== Short problem ==
Count the lines in the material below that contain the string "position". Give only the number.

Stored items:
• • • • •

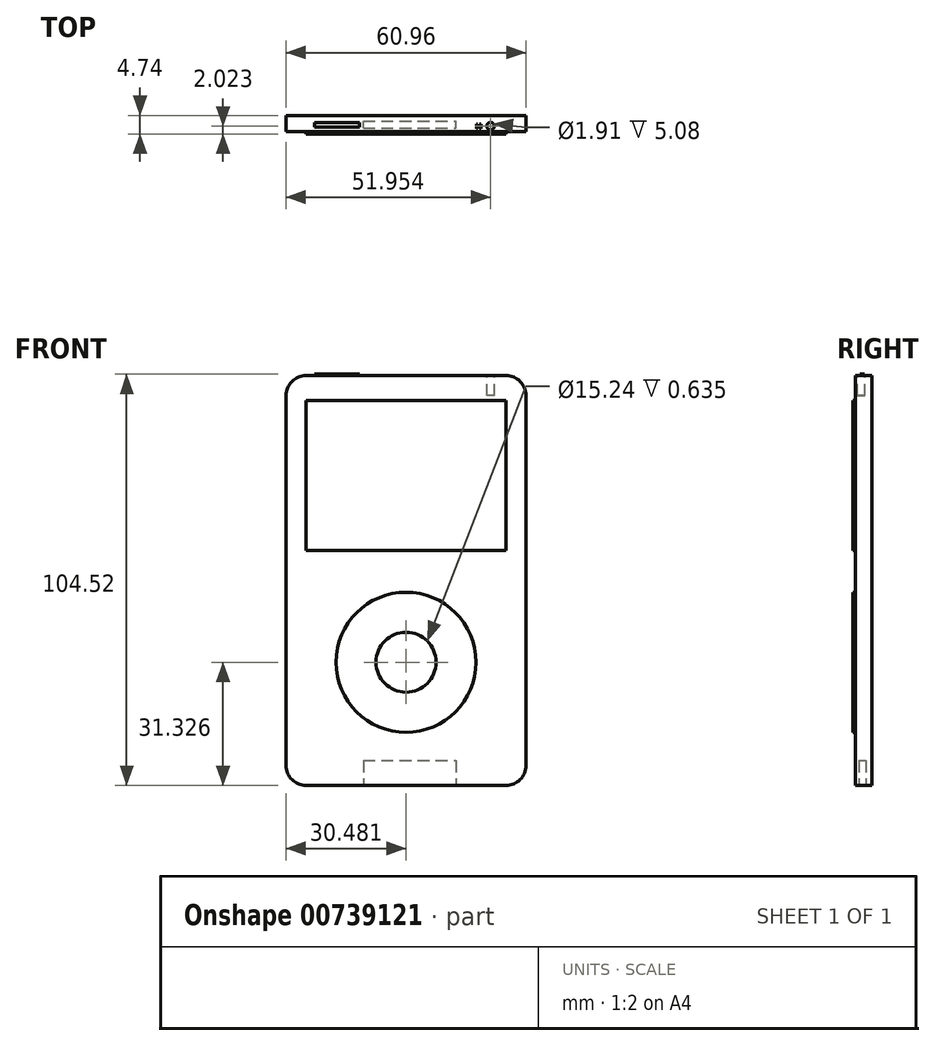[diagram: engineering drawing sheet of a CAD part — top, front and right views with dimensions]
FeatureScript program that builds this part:
annotation { "Feature Type Name" : "Feature", "Feature Type Description" : "" }
export const myFeature = defineFeature(function(context is Context, id is Id, definition is map)
    precondition{}
    {
        {
            var Q0;
            Q0=qCreatedBy(makeId("Front.planeOp"),FACE);
            var sketch = newSketch(context, id + "F0", { "sketchPlane" : qUnion([Q0])});
            skLineSegment(sketch, "E0.bottom", {"start": v(-26.87, 44.58) * mm, "end": v(34.1, 44.58) * mm});
            skLineSegment(sketch, "E0.top", {"start": v(-26.87, -59.56) * mm, "end": v(34.1, -59.56) * mm});
            skLineSegment(sketch, "E0.left", {"start": v(-26.87, 44.58) * mm, "end": v(-26.87, -59.56) * mm});
            skLineSegment(sketch, "E0.right", {"start": v(34.1, 44.58) * mm, "end": v(34.1, -59.56) * mm});
            skSolve(sketch);
        }
        {
            var Q0;
            Q0 = qSketchRegion(id + "F0", true);
            extrude(context, id + "F1", {"entities" : qUnion([Q0]), "depth" : 4.1 * mm, "offsetDistance" : 25.4 * mm});
        }
        {
            var Q0;
            Q0=makeQuery(id+"F1.opExtrude","CAP_FACE",FACE,{"disambiguationData":[OSD([sQuery(id+"F0.wireOp",EDGE,"E0.bottom"),sQuery(id+"F0.wireOp",EDGE,"E0.top"),sQuery(id+"F0.wireOp",EDGE,"E0.left"),sQuery(id+"F0.wireOp",EDGE,"E0.right")])],"isStart":false});
            var sketch = newSketch(context, id + "F2", { "sketchPlane" : qUnion([Q0])});
            skLineSegment(sketch, "E1.bottom", {"start": v(-21.79, 38.23) * mm, "end": v(29.01, 38.23) * mm});
            skLineSegment(sketch, "E1.top", {"start": v(-21.79, 0.13) * mm, "end": v(29.01, 0.13) * mm});
            skLineSegment(sketch, "E1.left", {"start": v(-21.79, 38.23) * mm, "end": v(-21.79, 0.13) * mm});
            skLineSegment(sketch, "E1.right", {"start": v(29.01, 38.23) * mm, "end": v(29.01, 0.13) * mm});
            skPoint(sketch, "E2", {"position": v(29.01, 19.18) * mm});
            skCircle(sketch, "E3", {"center": v(3.61, -28.23) * mm, "radius": 17.78 * mm});
            skLineSegment(sketch, "E4.trimOffspring", {"start": v(3.61, 38.23) * mm, "end": v(3.61, 44.58) * mm, "construction": true});
            skPoint(sketch, "E5.start.orphan", {"position": v(3.61, -59.56) * mm});
            skCircle(sketch, "E6", {"center": v(3.61, -28.23) * mm, "radius": 7.62 * mm});
            skSolve(sketch);
        }
        {
            var Q0;
            Q0 = qSketchRegion(id + "F2", true);
            extrude(context, id + "F3", {"entities" : qUnion([Q0]), "operationType" : NewBodyOperationType.ADD, "depth" : 0.64 * mm, "offsetDistance" : 25.4 * mm});
        }
        {
            var Q0;
            Q0=makeQuery(id+"F1.opExtrude","SWEPT_EDGE",EDGE,{"disambiguationData":[OSD([sQuery(id+"F0.wireOp",EDGE,"E0.bottom"),sQuery(id+"F0.wireOp",EDGE,"E0.left")])]});
            var Q1;
            Q1=makeQuery(id+"F1.opExtrude","SWEPT_EDGE",EDGE,{"disambiguationData":[OSD([sQuery(id+"F0.wireOp",EDGE,"E0.bottom"),sQuery(id+"F0.wireOp",EDGE,"E0.right")])]});
            var Q2;
            Q2=makeQuery(id+"F1.opExtrude","SWEPT_EDGE",EDGE,{"disambiguationData":[OSD([sQuery(id+"F0.wireOp",EDGE,"E0.top"),sQuery(id+"F0.wireOp",EDGE,"E0.right")])]});
            var Q3;
            Q3=makeQuery(id+"F1.opExtrude","SWEPT_EDGE",EDGE,{"disambiguationData":[OSD([sQuery(id+"F0.wireOp",EDGE,"E0.top"),sQuery(id+"F0.wireOp",EDGE,"E0.left")])]});
            fillet(context, id + "F4", {"entities" : qUnion([Q0, Q1, Q2, Q3]), "radius" : 5.08 * mm, "tangentPropagation" : true, "allowEdgeOverflow" : false});
        }
        {
            var Q0;
            Q0=makeQuery(id+"F1.opExtrude","SWEPT_FACE",FACE,{"disambiguationData":[OSD([sQuery(id+"F0.wireOp",EDGE,"E0.bottom")])]});
            var sketch = newSketch(context, id + "F5", { "sketchPlane" : qUnion([Q0])});
            skCircle(sketch, "E7", {"center": v(25.84, -8.36) * mm, "radius": 1.27 * mm});
            skSolve(sketch);
        }
        {
            var Q0;
            Q0 = qSketchRegion(id + "F5", true);
            extrude(context, id + "F6", {"entities" : qUnion([Q0]), "operationType" : NewBodyOperationType.REMOVE, "oppositeDirection" : true, "depth" : 3.8 * mm, "offsetDistance" : 25.4 * mm});
        }
        {
            var Q0;
            Q0=makeQuery(id+"F1.opExtrude","SWEPT_FACE",FACE,{"disambiguationData":[OSD([sQuery(id+"F0.wireOp",EDGE,"E0.bottom")])]});
            var sketch = newSketch(context, id + "F7", { "sketchPlane" : qUnion([Q0])});
            skLineSegment(sketch, "E8.bottom", {"start": v(23.34, -8.18) * mm, "end": v(23.47, -8.18) * mm});
            skLineSegment(sketch, "E8.top", {"start": v(23.34, -8.82) * mm, "end": v(23.47, -8.82) * mm});
            skLineSegment(sketch, "E8.left", {"start": v(23.34, -8.18) * mm, "end": v(23.34, -8.82) * mm});
            skLineSegment(sketch, "E8.right", {"start": v(23.47, -8.18) * mm, "end": v(23.47, -8.82) * mm});
            skLineSegment(sketch, "E9.bottom", {"start": v(23.7, -8.18) * mm, "end": v(23.82, -8.18) * mm});
            skLineSegment(sketch, "E9.top", {"start": v(23.7, -8.83) * mm, "end": v(23.82, -8.83) * mm});
            skLineSegment(sketch, "E9.left", {"start": v(23.7, -8.18) * mm, "end": v(23.7, -8.83) * mm});
            skLineSegment(sketch, "E9.right", {"start": v(23.82, -8.18) * mm, "end": v(23.82, -8.83) * mm});
            skSolve(sketch);
        }
        {
            var Q0;
            Q0 = qSketchRegion(id + "F7", true);
            extrude(context, id + "F8", {"entities" : qUnion([Q0]), "operationType" : NewBodyOperationType.REMOVE, "oppositeDirection" : true, "depth" : 0.06 * mm, "offsetDistance" : 25.4 * mm});
        }
        {
            var Q0;
            Q0=makeQuery(id+"F1.opExtrude","SWEPT_FACE",FACE,{"disambiguationData":[OSD([sQuery(id+"F0.wireOp",EDGE,"E0.top")])]});
            var sketch = newSketch(context, id + "F9", { "sketchPlane" : qUnion([Q0])});
            skLineSegment(sketch, "E10.bottom", {"start": v(-7.26, 3.21) * mm, "end": v(16.31, 3.21) * mm});
            skLineSegment(sketch, "E10.top", {"start": v(-7.26, 1.42) * mm, "end": v(16.31, 1.42) * mm});
            skLineSegment(sketch, "E10.left", {"start": v(-7.26, 3.21) * mm, "end": v(-7.26, 1.42) * mm});
            skLineSegment(sketch, "E10.right", {"start": v(16.31, 3.21) * mm, "end": v(16.31, 1.42) * mm});
            skSolve(sketch);
        }
        {
            var Q0;
            Q0 = qSketchRegion(id + "F9", true);
            extrude(context, id + "F10", {"entities" : qUnion([Q0]), "operationType" : NewBodyOperationType.REMOVE, "oppositeDirection" : true, "depth" : 6.35 * mm, "offsetDistance" : 25.4 * mm});
        }
        {
            var Q0;
            Q0=makeQuery(id+"F1.opExtrude","SWEPT_FACE",FACE,{"disambiguationData":[OSD([sQuery(id+"F0.wireOp",EDGE,"E0.bottom")])]});
            var sketch = newSketch(context, id + "F11", { "sketchPlane" : qUnion([Q0])});
            skLineSegment(sketch, "E11.bottom", {"start": v(-19.6, -1.87) * mm, "end": v(-8.17, -1.87) * mm});
            skLineSegment(sketch, "E11.top", {"start": v(-19.6, -3.02) * mm, "end": v(-8.17, -3.02) * mm});
            skLineSegment(sketch, "E11.left", {"start": v(-19.6, -1.87) * mm, "end": v(-19.6, -3.02) * mm});
            skLineSegment(sketch, "E11.right", {"start": v(-8.17, -1.87) * mm, "end": v(-8.17, -3.02) * mm});
            skSolve(sketch);
        }
        {
            var Q0;
            Q0 = qSketchRegion(id + "F11", true);
            extrude(context, id + "F12", {"entities" : qUnion([Q0]), "operationType" : NewBodyOperationType.ADD, "depth" : 0.38 * mm, "offsetDistance" : 25.4 * mm});
        }
        {
            var Q0;
            Q0=makeQuery(id+"F1.opExtrude","SWEPT_FACE",FACE,{"disambiguationData":[OSD([sQuery(id+"F0.wireOp",EDGE,"E0.bottom")])]});
            var sketch = newSketch(context, id + "F13", { "sketchPlane" : qUnion([Q0])});
            skCircle(sketch, "E12", {"center": v(25.08, -2.72) * mm, "radius": 0.95 * mm});
            skSolve(sketch);
        }
        {
            var Q0;
            Q0 = qSketchRegion(id + "F13", true);
            extrude(context, id + "F14", {"entities" : qUnion([Q0]), "operationType" : NewBodyOperationType.REMOVE, "oppositeDirection" : true, "depth" : 5.08 * mm, "offsetDistance" : 25.4 * mm});
        }
        {
            var Q0;
            Q0=makeQuery(id+"F1.opExtrude","SWEPT_FACE",FACE,{"disambiguationData":[OSD([sQuery(id+"F0.wireOp",EDGE,"E0.bottom")])]});
            var sketch = newSketch(context, id + "F15", { "sketchPlane" : qUnion([Q0])});
            skLineSegment(sketch, "E13.bottom", {"start": v(21.78, -2.18) * mm, "end": v(21.46, -2.18) * mm});
            skLineSegment(sketch, "E13.top", {"start": v(21.78, -3.3) * mm, "end": v(21.46, -3.3) * mm});
            skLineSegment(sketch, "E13.left", {"start": v(21.78, -2.18) * mm, "end": v(21.78, -3.3) * mm});
            skLineSegment(sketch, "E13.right", {"start": v(21.46, -2.18) * mm, "end": v(21.46, -3.3) * mm});
            skLineSegment(sketch, "E14.bottom", {"start": v(22.32, -2.18) * mm, "end": v(22.64, -2.18) * mm});
            skLineSegment(sketch, "E14.top", {"start": v(22.32, -3.3) * mm, "end": v(22.64, -3.3) * mm});
            skLineSegment(sketch, "E14.left", {"start": v(22.32, -2.18) * mm, "end": v(22.32, -3.3) * mm});
            skLineSegment(sketch, "E14.right", {"start": v(22.64, -2.18) * mm, "end": v(22.64, -3.3) * mm});
            skSolve(sketch);
        }
        {
            var Q0;
            Q0 = qSketchRegion(id + "F15", true);
            extrude(context, id + "F16", {"entities" : qUnion([Q0]), "operationType" : NewBodyOperationType.ADD, "depth" : 0.04 * mm, "offsetDistance" : 25.4 * mm});
        }
    });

• • • • •

== Exercise output ==
2